Task brief: Beginning with the line containing "galet d’appui." and going on through the line containing "kan avvise m", the lines below are to be returned exactly, pictures excluded and nothing added.
━━━
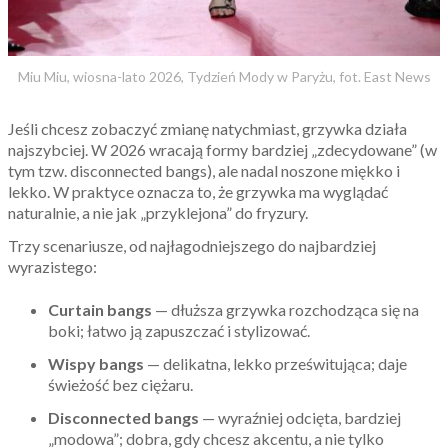
Miu Miu, wiosna-lato 2026, Tydzień Mody w Paryżu, fot. East News
Jeśli chcesz zobaczyć zmianę natychmiast, grzywka działa
najszybciej. W 2026 wracają formy bardziej „zdecydowane” (w
tym tzw. disconnected bangs), ale nadal noszone miękko i
lekko. W praktyce oznacza to, że grzywka ma wyglądać
naturalnie, a nie jak „przyklejona” do fryzury.
Trzy scenariusze, od najłagodniejszego do najbardziej
wyrazistego:
Curtain bangs
— dłuższa grzywka rozchodząca się na
boki; łatwo ją zapuszczać i stylizować.
Wispy bangs
— delikatna, lekko prześwitująca; daje
świeżość bez ciężaru.
Disconnected bangs
— wyraźniej odcięta, bardziej
„modowa”; dobra, gdy chcesz akcentu, a nie tylko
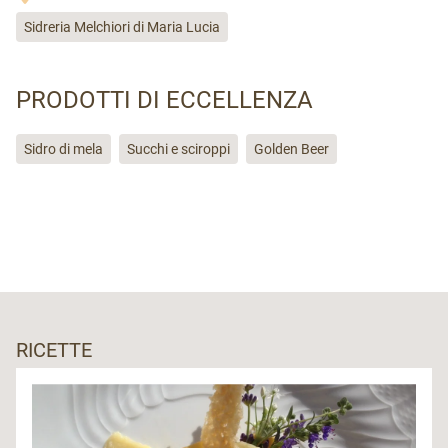
Sidreria Melchiori di Maria Lucia
PRODOTTI DI ECCELLENZA
Sidro di mela
Succhi e sciroppi
Golden Beer
RICETTE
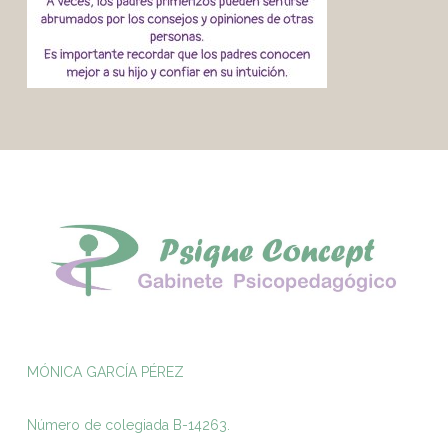
MÓNICA GARCÍA PÉREZ
Número de colegiada B-14263.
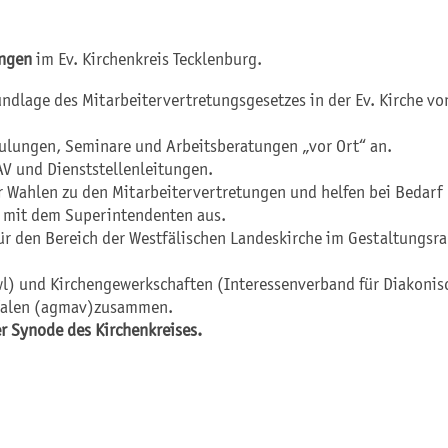
ungen
im Ev. Kirchenkreis Tecklenburg.
rundlage des Mitarbeitervertretungsgesetzes in der Ev. Kirche 
ulungen, Seminare und Arbeitsberatungen „vor Ort“ an.
V und Dienststellenleitungen.
er Wahlen zu den Mitarbeitervertretungen und helfen bei Bedarf
 mit dem Superintendenten aus.
r den Bereich der Westfälischen Landeskirche im Gestaltungsrau
wl) und Kirchengewerkschaften (Interessenverband für Diakonis
tfalen (agmav)zusammen.
r Synode des Kirchenkreises.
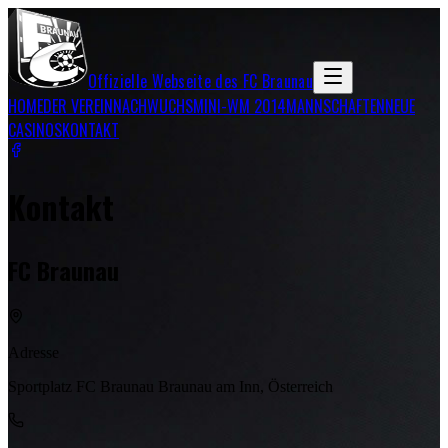
Offizielle Webseite des FC Braunau
HOME
DER VEREIN
NACHWUCHS
MINI-WM 2014
MANNSCHAFTEN
NEUE
CASINOS
KONTAKT
Kontakt
FC Braunau
Adresse
Sportplatz FC Braunau Braunau am Inn, Österreich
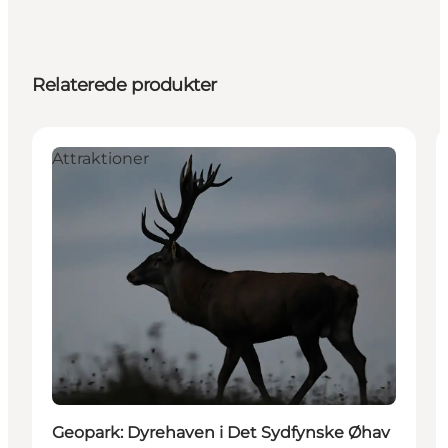
Relaterede produkter
Attraktioner
Geopark: Dyrehaven i Det Sydfynske Øhav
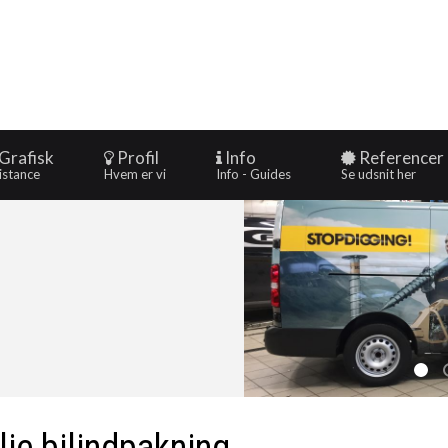
Grafisk
Profil
Info
Referencer
istance
Hvem er vi
Info - Guides
Se udsnit her
Wr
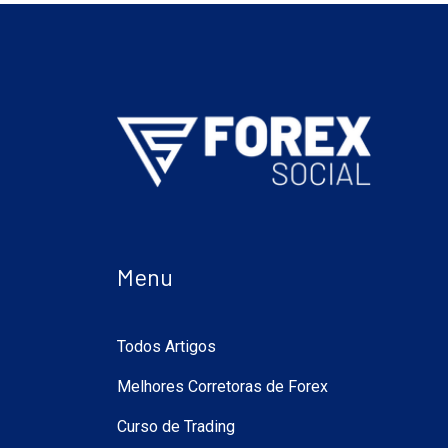
Menu
Todos Artigos
Melhores Corretoras de Forex
Curso de Trading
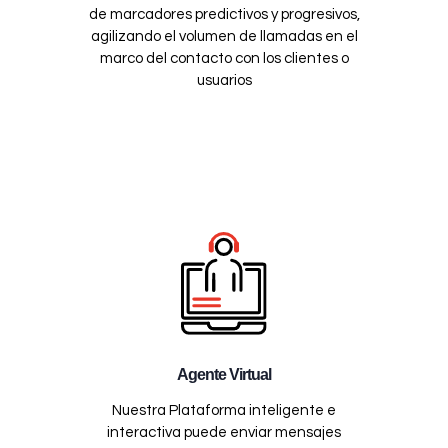
de marcadores predictivos y progresivos,
agilizando el volumen de llamadas en el
marco del contacto con los clientes o
usuarios
Agente Virtual
Nuestra Plataforma inteligente e
interactiva puede enviar mensajes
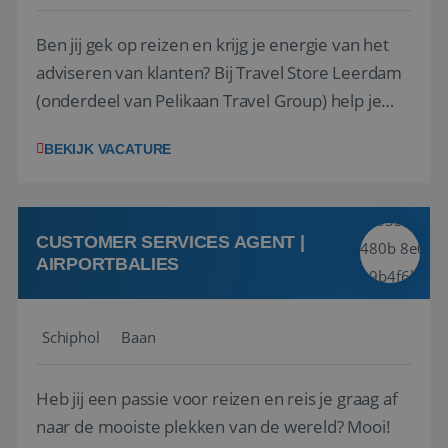
Ben jij gek op reizen en krijg je energie van het
adviseren van klanten? Bij Travel Store Leerdam
(onderdeel van Pelikaan Travel Group) help je
klanten met zorg en aandacht hun ideale reis te
BEKIJK VACATURE
vinden. Samen maken we van elke reis een
onvergetelijke ervaring. Of je nu al jaren ervaring
hebt in de reisbranche of j...
CUSTOMER SERVICES AGENT |
AIRPORTBALIES
Schiphol
Baan
Heb jij een passie voor reizen en reis je graag af
naar de mooiste plekken van de wereld? Mooi!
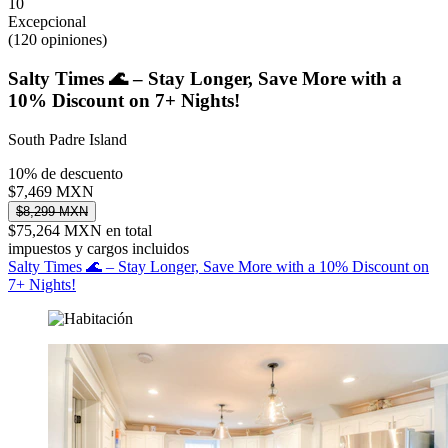
10
Excepcional
(120 opiniones)
Salty Times 🌊 – Stay Longer, Save More with a
10% Discount on 7+ Nights!
South Padre Island
10% de descuento
$7,469 MXN
$8,299 MXN
$75,264 MXN en total
impuestos y cargos incluidos
Salty Times 🌊 – Stay Longer, Save More with a 10% Discount on
7+ Nights!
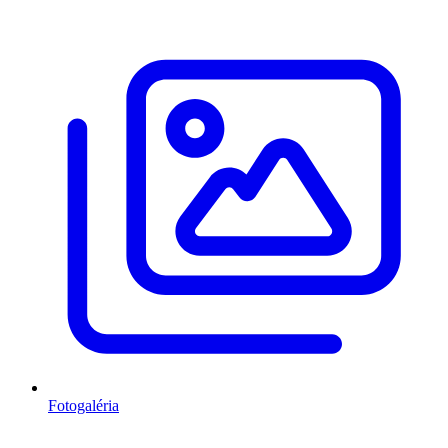
Fotogaléria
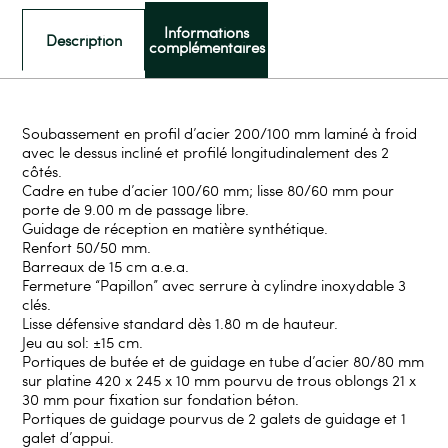
Informations
Description
complémentaires
Soubassement en profil d’acier 200/100 mm laminé à froid
avec le dessus incliné et profilé longitudinalement des 2
côtés.
Cadre en tube d’acier 100/60 mm; lisse 80/60 mm pour
porte de 9.00 m de passage libre.
Guidage de réception en matière synthétique.
Renfort 50/50 mm.
Barreaux de 15 cm a.e.a.
Fermeture “Papillon” avec serrure à cylindre inoxydable 3
clés.
Lisse défensive standard dès 1.80 m de hauteur.
Jeu au sol: ±15 cm.
Portiques de butée et de guidage en tube d’acier 80/80 mm
sur platine 420 x 245 x 10 mm pourvu de trous oblongs 21 x
30 mm pour fixation sur fondation béton.
Portiques de guidage pourvus de 2 galets de guidage et 1
galet d’appui.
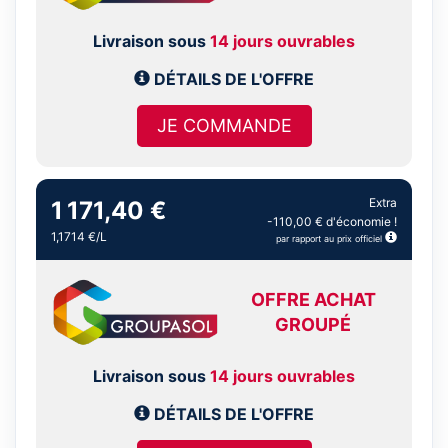
Livraison sous
14 jours ouvrables
DÉTAILS DE L'OFFRE
JE COMMANDE
Extra
1 171,40 €
-110,00 € d'économie !
1,1714 €/L
par rapport au prix officiel
OFFRE ACHAT
GROUPÉ
Livraison sous
14 jours ouvrables
DÉTAILS DE L'OFFRE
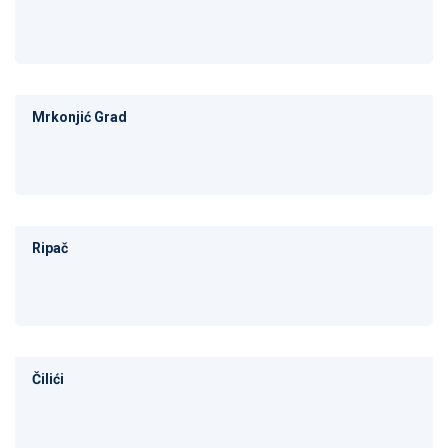
Mrkonjić Grad
Ripač
Čilići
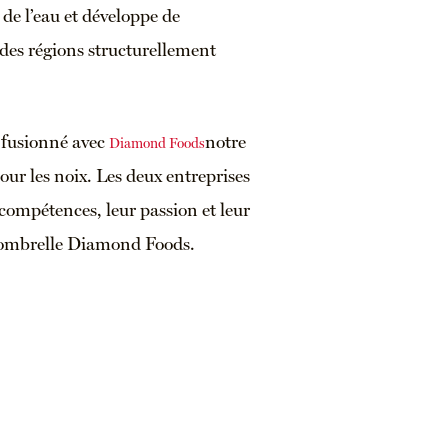
de l’eau et développe de
des régions structurellement
 fusionné avec
notre
Diamond Foods
our les noix. Les deux entreprises
compétences, leur passion et leur
 ombrelle Diamond Foods.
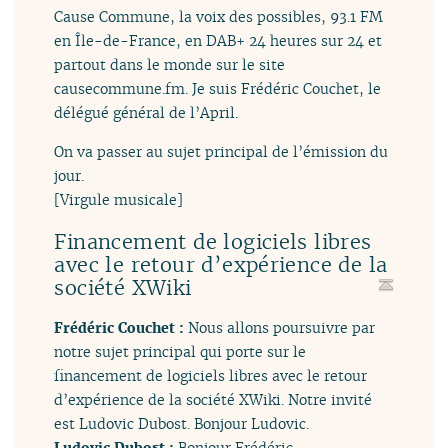
Cause Commune, la voix des possibles, 93.1 FM
en Île-de-France, en DAB+ 24 heures sur 24 et
partout dans le monde sur le site
causecommune.fm. Je suis Frédéric Couchet, le
délégué général de l’April.
On va passer au sujet principal de l’émission du
jour.
[Virgule musicale]
Financement de logiciels libres
avec le retour d’expérience de la
société XWiki
Frédéric Couchet :
Nous allons poursuivre par
notre sujet principal qui porte sur le
financement de logiciels libres avec le retour
d’expérience de la société XWiki. Notre invité
est Ludovic Dubost. Bonjour Ludovic.
Ludovic Dubost :
Bonjour Frédéric.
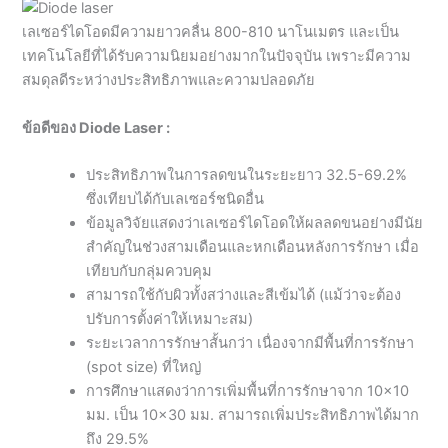
เลเซอร์ไดโอดมีความยาวคลื่น 800-810 นาโนเมตร และเป็น
เทคโนโลยีที่ได้รับความนิยมอย่างมากในปัจจุบัน เพราะมีความ
สมดุลดีระหว่างประสิทธิภาพและความปลอดภัย
ข้อดีของ Diode Laser :
ประสิทธิภาพในการลดขนในระยะยาว 32.5-69.2%
ซึ่งเทียบได้กับเลเซอร์ชนิดอื่น
ข้อมูลวิจัยแสดงว่าเลเซอร์ไดโอดให้ผลลดขนอย่างมีนัย
สำคัญในช่วงสามเดือนและหกเดือนหลังการรักษา เมื่อ
เทียบกับกลุ่มควบคุม
สามารถใช้กับผิวทั้งสว่างและสีเข้มได้ (แม้ว่าจะต้อง
ปรับการตั้งค่าให้เหมาะสม)
ระยะเวลาการรักษาสั้นกว่า เนื่องจากมีพื้นที่การรักษา
(spot size) ที่ใหญ่
การศึกษาแสดงว่าการเพิ่มพื้นที่การรักษาจาก 10×10
มม. เป็น 10×30 มม. สามารถเพิ่มประสิทธิภาพได้มาก
ถึง 29.5%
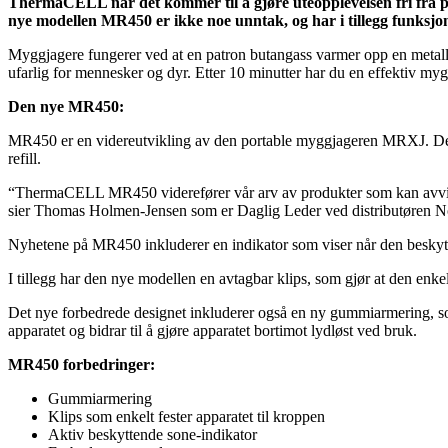
ThermaCELL når det kommer til å gjøre uteopplevelsen fri fra
nye modellen MR450 er ikke noe unntak, og har i tillegg funksjon
Myggjagere fungerer ved at en patron butangass varmer opp en metallplat
ufarlig for mennesker og dyr. Etter 10 minutter har du en effektiv myg
Den nye MR450:
MR450 er en videreutvikling av den portable myggjageren MRXJ. Denn
refill.
“ThermaCELL MR450 viderefører vår arv av produkter som kan avvise m
sier Thomas Holmen-Jensen som er Daglig Leder ved distributøren N
Nyhetene på MR450 inkluderer en indikator som viser når den beskyttend
I tillegg har den nye modellen en avtagbar klips, som gjør at den enkelt
Det nye forbedrede designet inkluderer også en ny gummiarmering, so
apparatet og bidrar til å gjøre apparatet bortimot lydløst ved bruk.
MR450 forbedringer:
Gummiarmering
Klips som enkelt fester apparatet til kroppen
Aktiv beskyttende sone-indikator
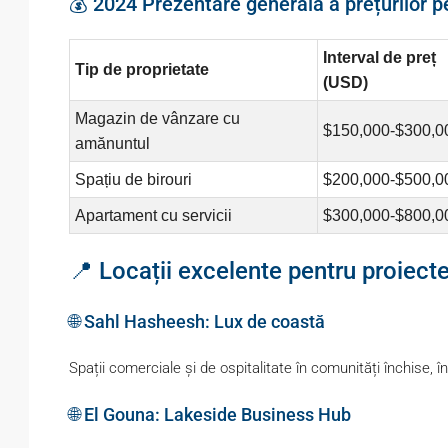
💰 2024 Prezentare generală a prețurilor p
Interval de preț
Tip de proprietate
(USD)
Magazin de vânzare cu
$150,000-$300,0
amănuntul
Spațiu de birouri
$200,000-$500,0
Apartament cu servicii
$300,000-$800,0
📍 Locații excelente pentru proiect
🌐 Sahl Hasheesh: Lux de coastă
Spații comerciale și de ospitalitate în comunități închise,
🌐 El Gouna: Lakeside Business Hub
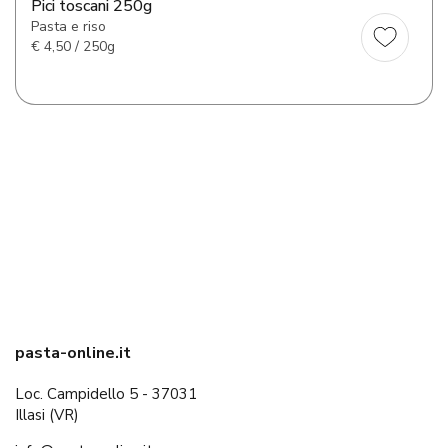
Pici toscani 250g
Pasta e riso
€
4,50 / 250g
pasta-online.it
Loc. Campidello 5 - 37031
Illasi (VR)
━━━
Answer section:
galet d’appui.
Livraison sous
14 jours ouvrables
DÉTAILS DE L'OFFRE
JE COMMANDE
Extra
1 171,40 €
-110,00 € d'économie !
1,1714 €/L
par rapport au prix officiel
OFFRE ACHAT
GROUPÉ
Livraison sous
14 jours ouvrables
DÉTAILS DE L'OFFRE
Mrkonjić Grad
Ripač
Čilići
de l’eau et développe de
des régions structurellement
 fusionné avec
notre
Diamond Foods
our les noix. Les deux entreprises
compétences, leur passion et leur
 ombrelle Diamond Foods.
Cause Commune, la voix des possibles, 93.1 FM
en Île-de-France, en DAB+ 24 heures sur 24 et
partout dans le monde sur le site
causecommune.fm. Je suis Frédéric Couchet, le
délégué général de l’April.
On va passer au sujet principal de l’émission du
jour.
[Virgule musicale]
Financement de logiciels libres
avec le retour d’expérience de la
société XWiki
Frédéric Couchet :
Nous allons poursuivre par
notre sujet principal qui porte sur le
financement de logiciels libres avec le retour
d’expérience de la société XWiki. Notre invité
est Ludovic Dubost. Bonjour Ludovic.
Ludovic Dubost :
Bonjour Frédéric.
เลเซอร์ไดโอดมีความยาวคลื่น 800-810 นาโนเมตร และเป็น
เทคโนโลยีที่ได้รับความนิยมอย่างมากในปัจจุบัน เพราะมีความ
สมดุลดีระหว่างประสิทธิภาพและความปลอดภัย
ข้อดีของ Diode Laser :
ประสิทธิภาพในการลดขนในระยะยาว 32.5-69.2%
ซึ่งเทียบได้กับเลเซอร์ชนิดอื่น
ข้อมูลวิจัยแสดงว่าเลเซอร์ไดโอดให้ผลลดขนอย่างมีนัย
สำคัญในช่วงสามเดือนและหกเดือนหลังการรักษา เมื่อ
เทียบกับกลุ่มควบคุม
สามารถใช้กับผิวทั้งสว่างและสีเข้มได้ (แม้ว่าจะต้อง
ปรับการตั้งค่าให้เหมาะสม)
ระยะเวลาการรักษาสั้นกว่า เนื่องจากมีพื้นที่การรักษา
(spot size) ที่ใหญ่
การศึกษาแสดงว่าการเพิ่มพื้นที่การรักษาจาก 10×10
มม. เป็น 10×30 มม. สามารถเพิ่มประสิทธิภาพได้มาก
ถึง 29.5%
ThermaCELL når det kommer til å gjøre uteopplevelsen fri fra
nye modellen MR450 er ikke noe unntak, og har i tillegg funksjon
Myggjagere fungerer ved at en patron butangass varmer opp en metallplat
ufarlig for mennesker og dyr. Etter 10 minutter har du en effektiv myg
Den nye MR450:
MR450 er en videreutvikling av den portable myggjageren MRXJ. Denn
refill.
“ThermaCELL MR450 viderefører vår arv av produkter som kan avvise m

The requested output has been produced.